NORMAL — In addition to Chicago-style hot dogs, Portillo's expects to bring 150 jobs to the Twin Cities.
The Oak Brook-based restaurant chain plans to level off at that many employees after initially hiring 200 for its restaurant opening next summer at 202 Landmark Drive in Normal, said Nick Scarpino, vice president of marketing and public relations.
“There’ll be room for approximately 200 people to eat inside and about 50 people to eat in an outside patio area,” Scarpino told The Pantagraph on Friday. “We’re also looking to have a double drive-thru lane all around the building.”
The business also plans to apply for a liquor license and sell beer on tap.
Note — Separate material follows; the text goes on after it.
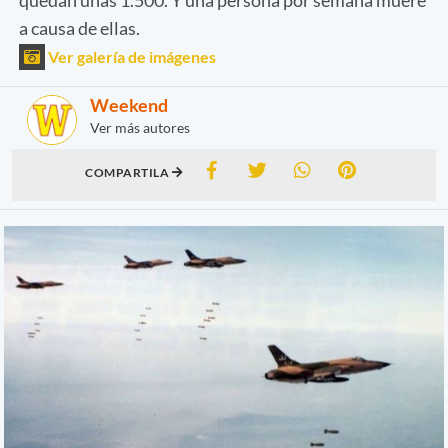
a causa de ellas.
Ver galería de imágenes
Weekend
Ver más autores
COMPARTILA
“All Portillo’s have a theme. ... (Normal's) is a 1920s Chicago gangster theme, and what that means is we’ll suspend a 1930s car or truck from the ceiling,” Scarpino said of decor.
When asked why it was necessary for a developer to build the restaurant and get $1.8 million in future sales tax money, however, he declined comment.
“We’ve done both in our history. We’ve bought land and developed it ourselves, and we've worked with developers,” Scarpino said of how the chain approaches construction. “It depends on each situation.”
Developer Bloomington Landmark Development Inc., which includes Chicago developer and frequent Twin City investor Tartan Realty Group, will buy the site Portillo's wants, currently a Motel 6 on Veterans Parkway and knock down the motel. Portillo's will build the restaurant and lease the land.
The Normal City Council will consider an agreement Monday sending all local sales tax and food and beverage tax revenue produced by Portillo's to the developer temporarily.
That would stop when the developer receives $1,825,271 or "an 8 percent return on project expenses incurred by the developer," whichever is less, as well as "simple interest at the rate of 8 percent per year on any outstanding balance," according to the agreement.
That's necessary because the developer won't make enough from the site to achieve an acceptable rate of return, said City Manager Mark Peterson.
Scarpino estimated the restaurant will produce an average yearly sales volume between $7 million and $8 million. If revenue is $8 million, the town will start receiving sales tax just after the start of the restaurant's sixth year in business, according to town documents.
"I’m hopeful people understand as a business, we generate a lot of jobs and tax dollars for the community,” Scarpino said.
Peterson defended the deal, which he compared to one between the town and Swift Hospitality Group to turn the closed Holiday Inn off Interstate 55 on Main Street into a Radisson Hotel. That deal involved up to $4.85 million in future tax money, including in tax increment financing and hotel/motel tax money.
Building a Portillo's with public money also has precedent: Gurnee promised up to $1.425 million for a restaurant now operating at Gurnee Mills, according to the (Arlington Heights) Daily Herald, and the Patch online news service reported New Lenox gave up half the sales tax from a Portillo's now on Lincoln Highway for 7½ years.